[START TEXT EXTRACT]

# **Appliance Energy Prediction**

# **Context of the Problem Statement:**

This dataset contains measurements related to energy consumption within a house over a period of 4.5 months.

It includes features representing indoor temperature and humidity conditions from various rooms, as well as weather data from a nearby weather station (Chièvres Airport, Belgium).

The main objective is to predict the energy use of appliances based on environmental and temporal features.


## **Objective:**

• Clean and preprocess the dataset.

• Perform EDA, Univariate, Bivariate, and Multivariate Analysis to explore and understand the data.

• Decide on the appropriate machine learning model to use.

• Train the model and evaluate its performance.

• Interpret the model results and key features. • Draw conclusions and suggest possible improvements.

## **Loading required packages and Importing dataset:**

In [None]:
import numpy as np
import pandas as pd
energy_data = pd.read_csv('/content/Appliance_Energy.csv')

## **View dataset**

In [None]:
energy_data.head(20)

In [None]:
energy_data.tail(20)

## **Shape of the Dataframe**

In [None]:
energy_data.shape

## **Descriptive Analysis:**

In [None]:
energy_data.describe()

## **Summary of the Data:**

In [None]:
energy_data.info()

In [None]:
energy_data.columns

# **Removing Data Column**

In [None]:
energy_data = energy_data.drop('date', axis=1)

In [None]:
energy_data.head()

## **Checking Null Values:**

In [None]:
energy_data.isnull().sum()

## **Check for missing values:**

In [None]:
energy_data.duplicated().sum()

## **Outlier Detection: Through Box Plot**

In [None]:
import matplotlib.pyplot as plt
import seaborn as sns

numeric_cols = energy_data.select_dtypes(include=['number']).columns

for col in numeric_cols:
  # Calculate Q1, Q3, and IQR
  Q1 = energy_data[col].quantile(0.25)
  Q3 = energy_data[col].quantile(0.75)
  IQR = Q3 - Q1

  # Define bounds for outliers
  lower_bound = Q1 - 1.5 * IQR
  upper_bound = Q3 + 1.5 * IQR

  # Identify outliers
  outliers = energy_data[(energy_data[col] < lower_bound) | (energy_data[col] > upper_bound)]

  print(f"Outliers in {col}:")
  print(outliers)

  # Plot box plot
  plt.figure(figsize=(8, 6))
  sns.boxplot(x=energy_data[col])
  plt.title(f"Box Plot of {col}")
  plt.show()


## **Treating Outliers**

In [None]:
def treat_outliers_iqr(df, col):
    Q1 = df[col].quantile(0.25)
    Q3 = df[col].quantile(0.75)

[END TEXT EXTRACT]
[START ENTRIES PROVIDED]

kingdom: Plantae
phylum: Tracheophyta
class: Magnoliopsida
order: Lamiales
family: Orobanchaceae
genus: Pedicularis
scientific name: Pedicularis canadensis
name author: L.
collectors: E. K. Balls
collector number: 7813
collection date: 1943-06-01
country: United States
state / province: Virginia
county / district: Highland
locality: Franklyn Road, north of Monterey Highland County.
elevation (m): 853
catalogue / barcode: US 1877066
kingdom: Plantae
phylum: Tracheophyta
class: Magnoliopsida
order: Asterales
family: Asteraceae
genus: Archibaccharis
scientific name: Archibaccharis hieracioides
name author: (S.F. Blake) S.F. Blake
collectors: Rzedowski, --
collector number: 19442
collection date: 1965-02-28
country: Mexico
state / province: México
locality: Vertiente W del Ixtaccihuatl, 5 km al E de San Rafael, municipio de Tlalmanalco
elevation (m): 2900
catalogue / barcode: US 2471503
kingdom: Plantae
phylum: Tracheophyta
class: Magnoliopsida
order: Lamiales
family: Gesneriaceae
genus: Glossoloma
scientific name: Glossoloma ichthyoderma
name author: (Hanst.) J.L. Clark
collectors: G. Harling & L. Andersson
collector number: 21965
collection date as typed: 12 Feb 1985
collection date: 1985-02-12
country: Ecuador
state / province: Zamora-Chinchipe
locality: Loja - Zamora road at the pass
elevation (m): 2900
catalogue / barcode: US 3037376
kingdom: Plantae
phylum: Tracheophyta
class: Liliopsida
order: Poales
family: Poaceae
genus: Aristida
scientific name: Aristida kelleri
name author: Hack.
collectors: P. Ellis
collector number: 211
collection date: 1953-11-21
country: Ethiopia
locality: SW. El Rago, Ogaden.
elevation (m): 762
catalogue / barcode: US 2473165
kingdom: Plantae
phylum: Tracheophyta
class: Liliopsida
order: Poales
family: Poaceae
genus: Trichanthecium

[END ENTRIES PROVIDED]

--- PROBLEMS TO SOLVE ---
[1] From the appliance energy notebook, transcribe the part that opens with the words containing "# Define bounds" and closes with "sns.boxplot(x=energy_data[col])".
[2] Reproduce word for word the part of the listing that opens with the line containing "catalogue / barcode: US 3037376" and runs through the end of the listing, including both ends.

--- RESPONSE LIST ---
[1]
# Define bounds for outliers
  lower_bound = Q1 - 1.5 * IQR
  upper_bound = Q3 + 1.5 * IQR

  # Identify outliers
  outliers = energy_data[(energy_data[col] < lower_bound) | (energy_data[col] > upper_bound)]

  print(f"Outliers in {col}:")
  print(outliers)

  # Plot box plot
  plt.figure(figsize=(8, 6))
  sns.boxplot(x=energy_data[col])

[2]
catalogue / barcode: US 3037376
kingdom: Plantae
phylum: Tracheophyta
class: Liliopsida
order: Poales
family: Poaceae
genus: Aristida
scientific name: Aristida kelleri
name author: Hack.
collectors: P. Ellis
collector number: 211
collection date: 1953-11-21
country: Ethiopia
locality: SW. El Rago, Ogaden.
elevation (m): 762
catalogue / barcode: US 2473165
kingdom: Plantae
phylum: Tracheophyta
class: Liliopsida
order: Poales
family: Poaceae
genus: Trichanthecium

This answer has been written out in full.